[Recorded data]
___

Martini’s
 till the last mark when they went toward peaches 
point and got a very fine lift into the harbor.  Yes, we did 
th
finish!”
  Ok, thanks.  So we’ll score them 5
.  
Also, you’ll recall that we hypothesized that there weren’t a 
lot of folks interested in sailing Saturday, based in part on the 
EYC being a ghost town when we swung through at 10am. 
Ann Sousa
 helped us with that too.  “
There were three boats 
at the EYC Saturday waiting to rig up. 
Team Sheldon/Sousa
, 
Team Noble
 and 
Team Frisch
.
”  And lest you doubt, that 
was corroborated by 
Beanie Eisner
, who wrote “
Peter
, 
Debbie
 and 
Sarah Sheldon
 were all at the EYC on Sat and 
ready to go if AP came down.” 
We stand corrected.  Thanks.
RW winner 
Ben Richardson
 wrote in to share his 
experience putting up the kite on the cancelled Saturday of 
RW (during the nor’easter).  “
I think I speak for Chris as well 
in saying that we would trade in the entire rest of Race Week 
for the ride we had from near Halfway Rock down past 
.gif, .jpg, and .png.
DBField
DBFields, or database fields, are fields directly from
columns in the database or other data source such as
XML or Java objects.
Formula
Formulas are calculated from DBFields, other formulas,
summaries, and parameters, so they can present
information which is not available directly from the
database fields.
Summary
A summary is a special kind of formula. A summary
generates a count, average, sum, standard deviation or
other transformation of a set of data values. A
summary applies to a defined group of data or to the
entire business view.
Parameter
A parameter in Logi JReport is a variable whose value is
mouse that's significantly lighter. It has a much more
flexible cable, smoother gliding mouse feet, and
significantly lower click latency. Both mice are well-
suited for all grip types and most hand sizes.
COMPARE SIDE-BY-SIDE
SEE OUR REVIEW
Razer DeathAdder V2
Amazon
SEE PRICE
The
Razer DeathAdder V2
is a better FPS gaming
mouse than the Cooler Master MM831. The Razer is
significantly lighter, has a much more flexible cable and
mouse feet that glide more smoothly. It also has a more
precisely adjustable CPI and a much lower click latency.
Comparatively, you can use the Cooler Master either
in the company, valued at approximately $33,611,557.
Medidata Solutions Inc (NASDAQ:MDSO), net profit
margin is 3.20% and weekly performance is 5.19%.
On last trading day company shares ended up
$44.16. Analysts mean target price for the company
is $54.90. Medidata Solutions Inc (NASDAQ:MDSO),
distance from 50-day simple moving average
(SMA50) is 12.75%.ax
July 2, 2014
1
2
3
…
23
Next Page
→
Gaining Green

___

## [WHAT IS BEING ASKED]
Nothing may be omitted or altered; reproduce all of the entries.

## [COMPLETED TASK]
Martini’s
 till the last mark when they went toward peaches 
point and got a very fine lift into the harbor.  Yes, we did 
th
finish!”
  Ok, thanks.  So we’ll score them 5
.  
Also, you’ll recall that we hypothesized that there weren’t a 
lot of folks interested in sailing Saturday, based in part on the 
EYC being a ghost town when we swung through at 10am. 
Ann Sousa
 helped us with that too.  “
There were three boats 
at the EYC Saturday waiting to rig up. 
Team Sheldon/Sousa
, 
Team Noble
 and 
Team Frisch
.
”  And lest you doubt, that 
was corroborated by 
Beanie Eisner
, who wrote “
Peter
, 
Debbie
 and 
Sarah Sheldon
 were all at the EYC on Sat and 
ready to go if AP came down.” 
We stand corrected.  Thanks.
RW winner 
Ben Richardson
 wrote in to share his 
experience putting up the kite on the cancelled Saturday of 
RW (during the nor’easter).  “
I think I speak for Chris as well 
in saying that we would trade in the entire rest of Race Week 
for the ride we had from near Halfway Rock down past 
.gif, .jpg, and .png.
DBField
DBFields, or database fields, are fields directly from
columns in the database or other data source such as
XML or Java objects.
Formula
Formulas are calculated from DBFields, other formulas,
summaries, and parameters, so they can present
information which is not available directly from the
database fields.
Summary
A summary is a special kind of formula. A summary
generates a count, average, sum, standard deviation or
other transformation of a set of data values. A
summary applies to a defined group of data or to the
entire business view.
Parameter
A parameter in Logi JReport is a variable whose value is
mouse that's significantly lighter. It has a much more
flexible cable, smoother gliding mouse feet, and
significantly lower click latency. Both mice are well-
suited for all grip types and most hand sizes.
COMPARE SIDE-BY-SIDE
SEE OUR REVIEW
Razer DeathAdder V2
Amazon
SEE PRICE
The
Razer DeathAdder V2
is a better FPS gaming
mouse than the Cooler Master MM831. The Razer is
significantly lighter, has a much more flexible cable and
mouse feet that glide more smoothly. It also has a more
precisely adjustable CPI and a much lower click latency.
Comparatively, you can use the Cooler Master either
in the company, valued at approximately $33,611,557.
Medidata Solutions Inc (NASDAQ:MDSO), net profit
margin is 3.20% and weekly performance is 5.19%.
On last trading day company shares ended up
$44.16. Analysts mean target price for the company
is $54.90. Medidata Solutions Inc (NASDAQ:MDSO),
distance from 50-day simple moving average
(SMA50) is 12.75%.ax
July 2, 2014
1
2
3
…
23
Next Page
→
Gaining Green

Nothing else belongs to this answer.